For too long the church has sat idly by and ignored or baptized this extreme consumption (for a number of years I have been obsessed with this, blogging on it periodically). I remember attending a local church in Tampa that justified consumerism and even embraced and blessed it. My wife and I never sat foot in that church again after a pastor talked glowingly about Prada, hoping to reach those cool rich-folk and not offend their delicate sensibilities (small groups conversations revolved around boats, Pottery Barn and getting rich). In the past few years I have been in close proximity to too many pastors and christian leaders blind to the ravages of this disease, completely caught up in the spiral of stuff, justifying their crap with circular logic that would shame a political campaign director or lobbyist.

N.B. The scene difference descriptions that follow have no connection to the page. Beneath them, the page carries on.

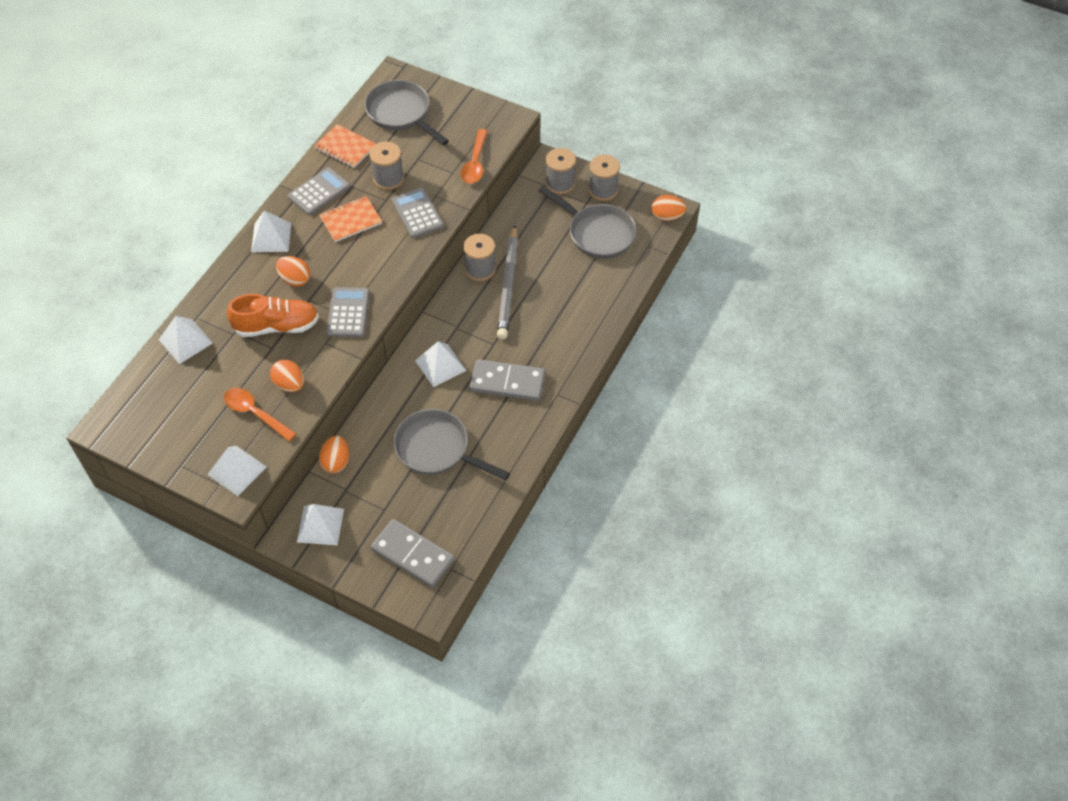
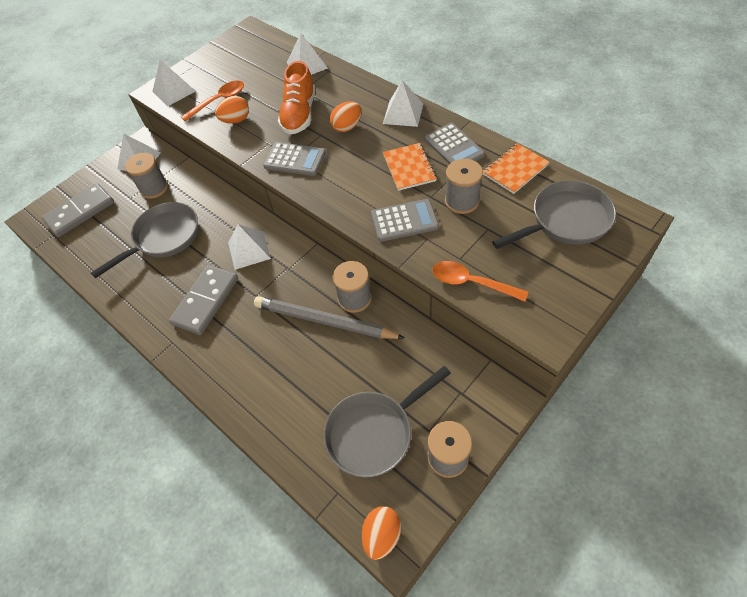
camera: 110 degrees right, 0 degrees up
(336, 462) = (187, 172): orange egg -> none
(560, 183) = (468, 405): grey spool -> grey spool (154, 188)

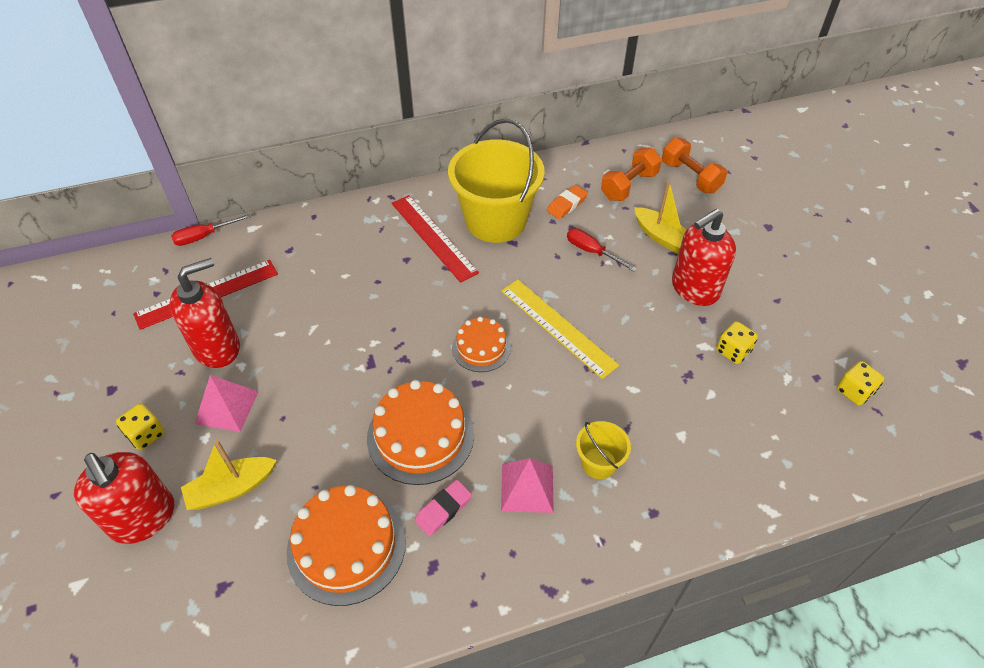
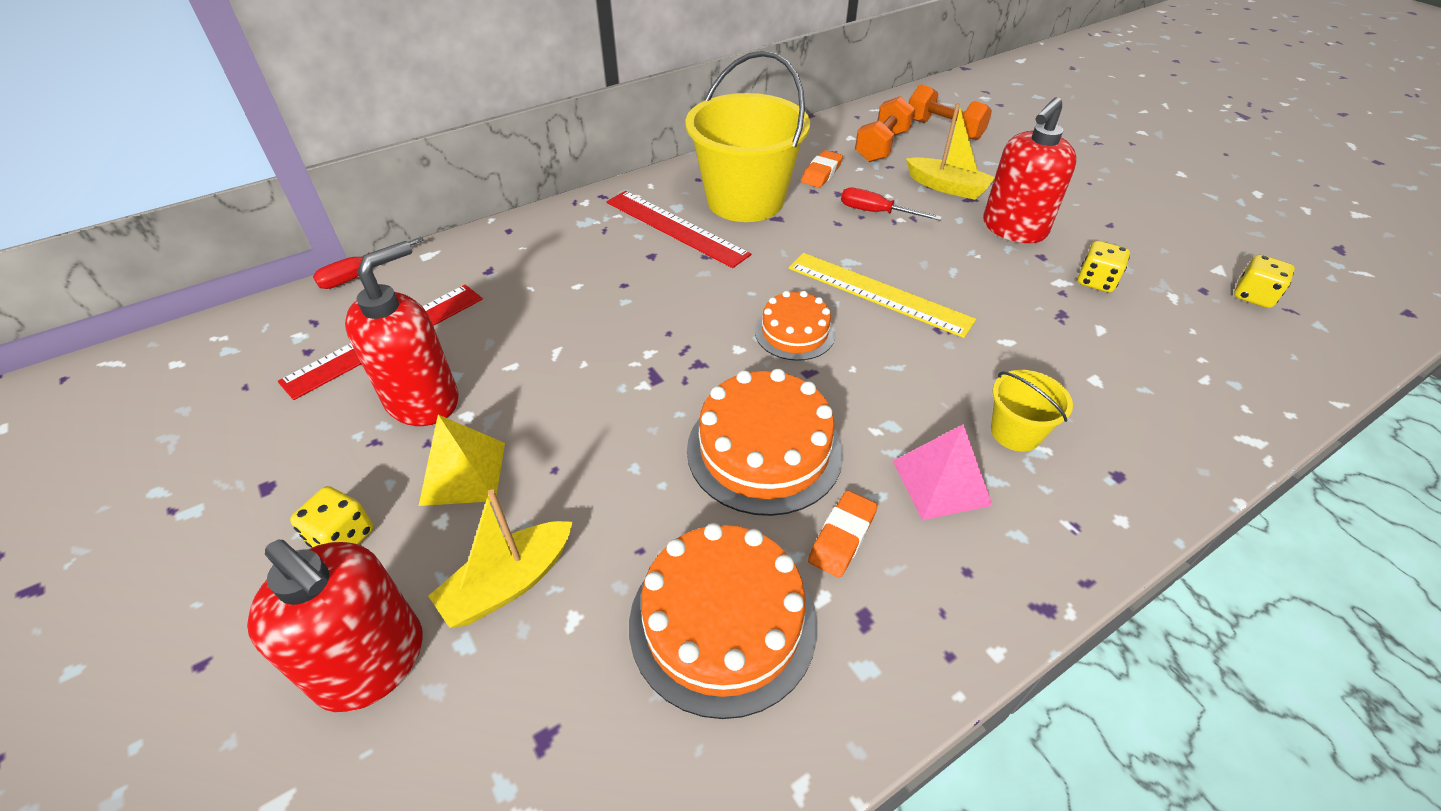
camera: 15 degrees left, 5 degrees down
(227, 407) = (463, 473): pink pyramid -> yellow pyramid
(443, 510) = (842, 537): pink eraser -> orange eraser

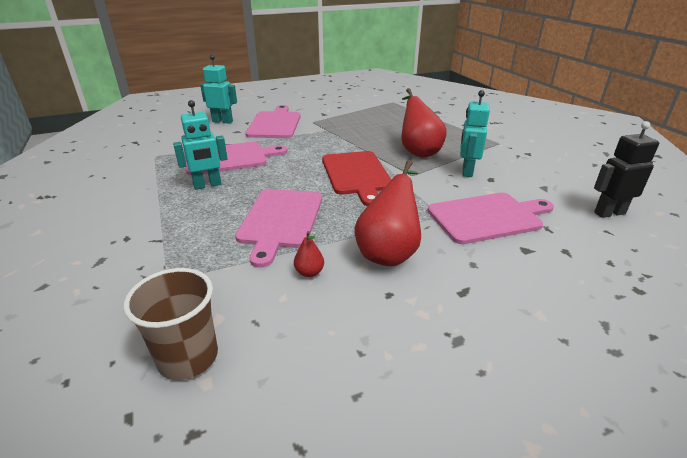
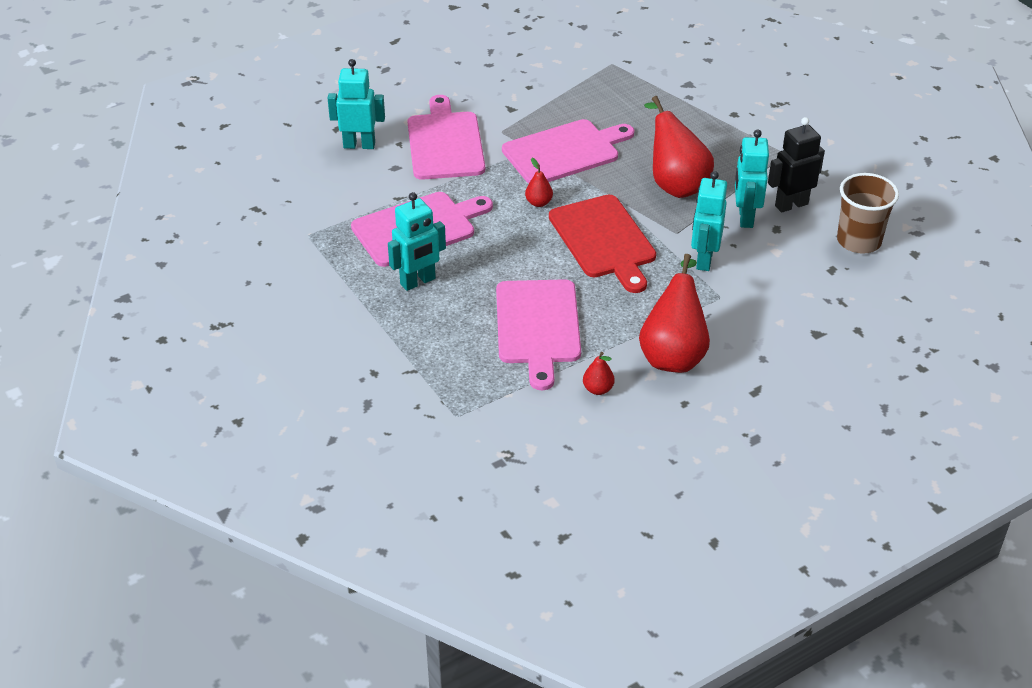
camera: 10 degrees left, 10 degrees up
(188, 357) = (524, 484): brown cup -> brown cup (859, 241)
(319, 153) = (538, 203): none -> red pear
(430, 191) = (704, 260): none -> turquoise robot
(487, 217) = (775, 293): pink cutting board -> pink cutting board (564, 152)
(609, 213) = (912, 270): black robot -> black robot (791, 205)

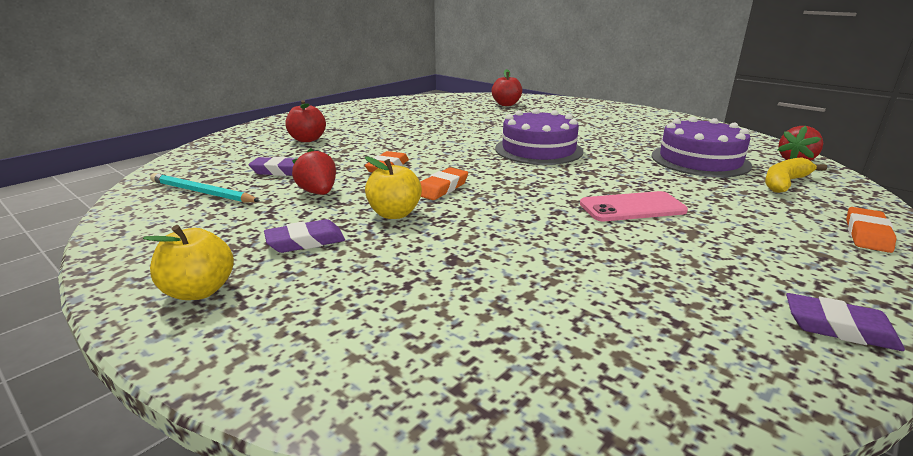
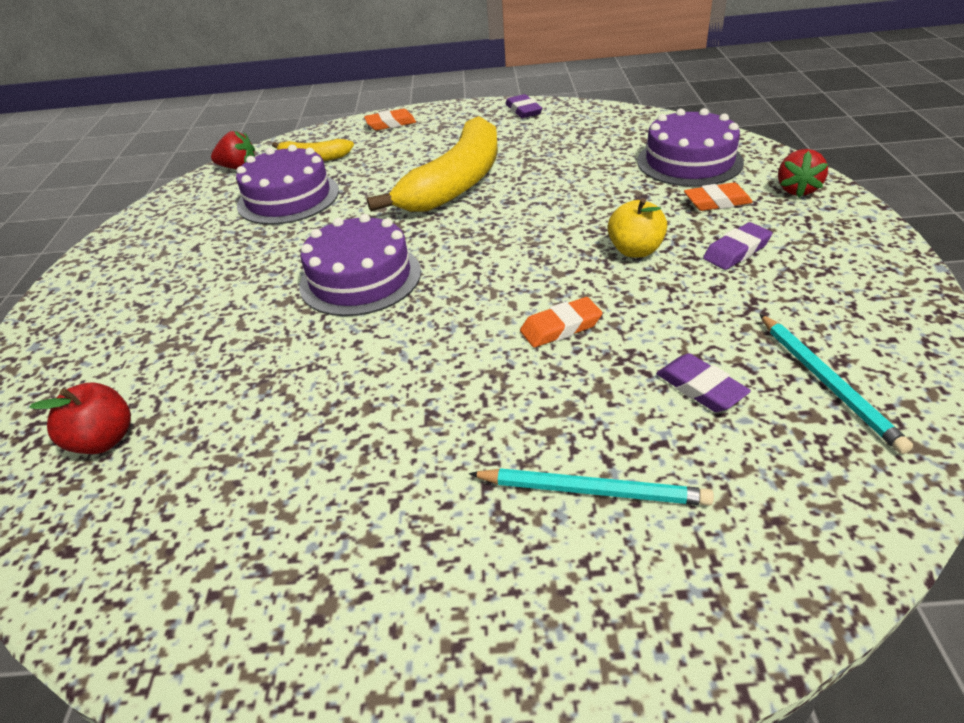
camera: 130 degrees left, 15 degrees up
(199, 291) = (838, 237): yellow apple -> none
(305, 241) = (736, 251): purple eraser -> purple eraser turned 60 degrees counterclockwise
(307, 139) = (592, 490): red apple -> turquoise pencil
(318, 192) = (681, 314): red strawberry -> red strawberry (797, 190)
(442, 188) = (553, 264): orange eraser -> orange eraser (717, 202)
(459, 332) = (689, 161): none -> purple cake
(632, 207) = (456, 183): pink phone -> yellow banana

What I can applaud is the higher profile this is getting with people like Rodney, Shane, the Sines and most of the New Monastics, along with a number of bloggers. However, we must clean our houses and minds holding each other to a higher standard and speaking directly into the lives of one another to make sure we are not falling prey to this same religion we easily name in the established, seeker, modern and contemporary churches.* We must follow the advice of bloggers like Jonathan Brink and the band Toad the Wet Sprocket, which continues to convict me daily in their song Throw it All Away (lyrics here).**
read this blog post entitled Happiness Does Not Come from a Shopping Mall about a new book called Consumed.
*since the credit card companies are about to collapse, according to some economists, this idea of rampant consumerism will not be as prevalent. I just wish the church had been speaking out on this issue in the past, before the issue was upon us. We may have kept it from happening.
** yes, I am a consumer- like all people. However, I try to see myself as a recovering consumer, falling off the wagon occasionally and hoping to continue to get this addiction under control. It is why I listen to that song so often, read the works of Berry, Gandhi, the Monastics, Theresa, Francis, Sine, etc. and talk about it so often. I think it is that insidious and Christian leaders must take on the responsibility of leading in this area (especially those claiming the title Emergent).